* Exercise prompt:
Every line from the opening of the records to the line with "create will be" should be restated exactly, with both ends included and the pictures left out.

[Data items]
-------------------------

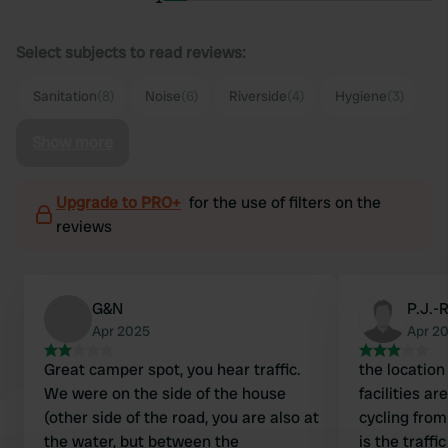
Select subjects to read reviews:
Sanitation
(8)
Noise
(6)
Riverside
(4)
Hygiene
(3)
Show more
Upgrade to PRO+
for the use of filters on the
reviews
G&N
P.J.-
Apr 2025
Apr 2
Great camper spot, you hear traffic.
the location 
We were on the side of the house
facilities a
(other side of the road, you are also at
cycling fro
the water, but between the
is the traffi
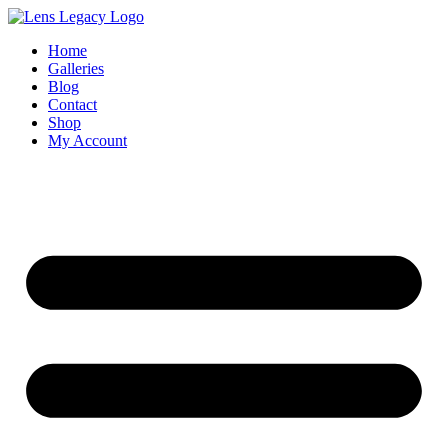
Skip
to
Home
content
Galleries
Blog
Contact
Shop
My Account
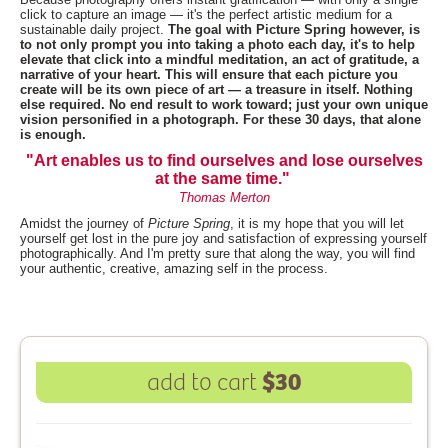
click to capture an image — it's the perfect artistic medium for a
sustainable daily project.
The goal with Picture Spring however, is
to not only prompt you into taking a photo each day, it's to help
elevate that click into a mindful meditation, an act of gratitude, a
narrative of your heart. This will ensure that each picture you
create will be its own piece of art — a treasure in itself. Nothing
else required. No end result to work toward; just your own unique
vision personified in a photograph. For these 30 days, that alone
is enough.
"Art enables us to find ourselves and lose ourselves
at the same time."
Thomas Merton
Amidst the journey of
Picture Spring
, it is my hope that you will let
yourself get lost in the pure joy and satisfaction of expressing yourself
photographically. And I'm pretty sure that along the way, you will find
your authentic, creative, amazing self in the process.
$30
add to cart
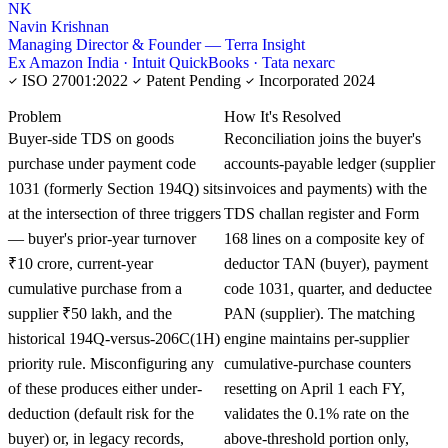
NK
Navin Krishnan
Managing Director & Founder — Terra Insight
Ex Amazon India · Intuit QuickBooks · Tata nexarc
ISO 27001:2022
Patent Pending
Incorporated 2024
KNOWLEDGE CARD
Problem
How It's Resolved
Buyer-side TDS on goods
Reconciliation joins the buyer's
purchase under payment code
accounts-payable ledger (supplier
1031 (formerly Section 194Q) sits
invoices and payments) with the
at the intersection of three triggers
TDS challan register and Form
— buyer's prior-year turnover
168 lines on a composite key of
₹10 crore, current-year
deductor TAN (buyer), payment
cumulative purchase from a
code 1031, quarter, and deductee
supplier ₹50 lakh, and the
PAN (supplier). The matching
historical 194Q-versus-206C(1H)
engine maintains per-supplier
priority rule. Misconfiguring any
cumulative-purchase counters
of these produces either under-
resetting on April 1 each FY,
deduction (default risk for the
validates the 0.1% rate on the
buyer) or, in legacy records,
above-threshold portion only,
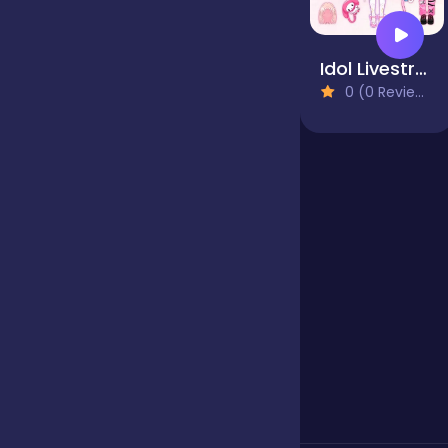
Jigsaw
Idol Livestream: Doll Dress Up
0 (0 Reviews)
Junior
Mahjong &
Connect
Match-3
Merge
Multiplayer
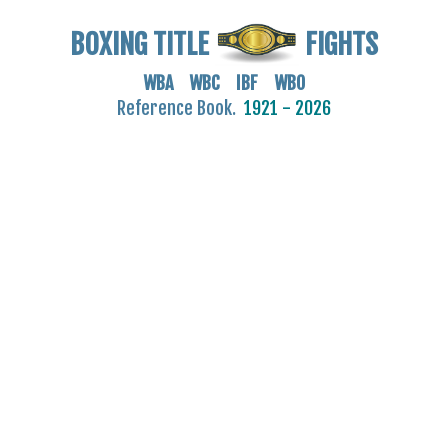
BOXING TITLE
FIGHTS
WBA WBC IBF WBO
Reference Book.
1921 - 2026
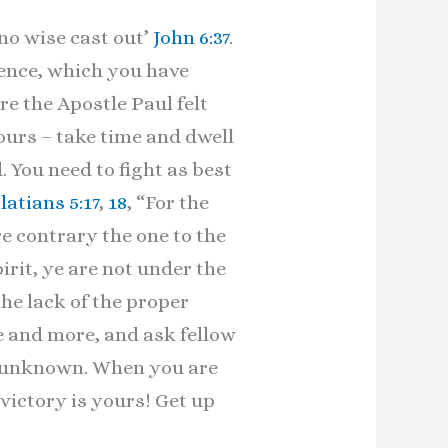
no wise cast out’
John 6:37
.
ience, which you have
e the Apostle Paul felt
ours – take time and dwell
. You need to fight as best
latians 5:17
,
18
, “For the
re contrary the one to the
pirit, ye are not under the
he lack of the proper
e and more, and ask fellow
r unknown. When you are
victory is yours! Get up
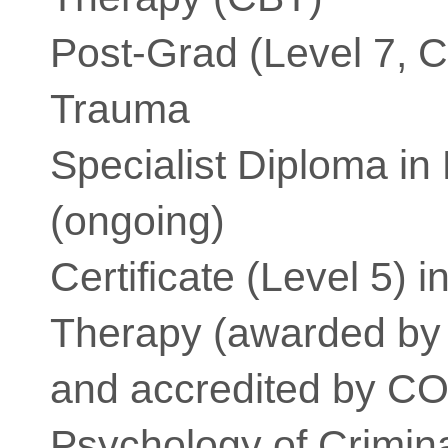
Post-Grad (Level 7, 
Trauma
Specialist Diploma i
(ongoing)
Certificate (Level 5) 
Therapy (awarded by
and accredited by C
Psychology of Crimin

-------------------------

* Output for this exercise:
Select subjects to read reviews:
Sanitation
(8)
Noise
(6)
Riverside
(4)
Hygiene
(3)
Show more
Upgrade to PRO+
for the use of filters on the
reviews
G&N
P.J.-
Apr 2025
Apr 2
Great camper spot, you hear traffic.
the location 
We were on the side of the house
facilities a
(other side of the road, you are also at
cycling fro
the water, but between the
is the traffi
Skip
to
Home
content
Galleries
Blog
Contact
Shop
My Account
click to capture an image — it's the perfect artistic medium for a
sustainable daily project.
The goal with Picture Spring however, is
to not only prompt you into taking a photo each day, it's to help
elevate that click into a mindful meditation, an act of gratitude, a
narrative of your heart. This will ensure that each picture you
create will be its own piece of art — a treasure in itself. Nothing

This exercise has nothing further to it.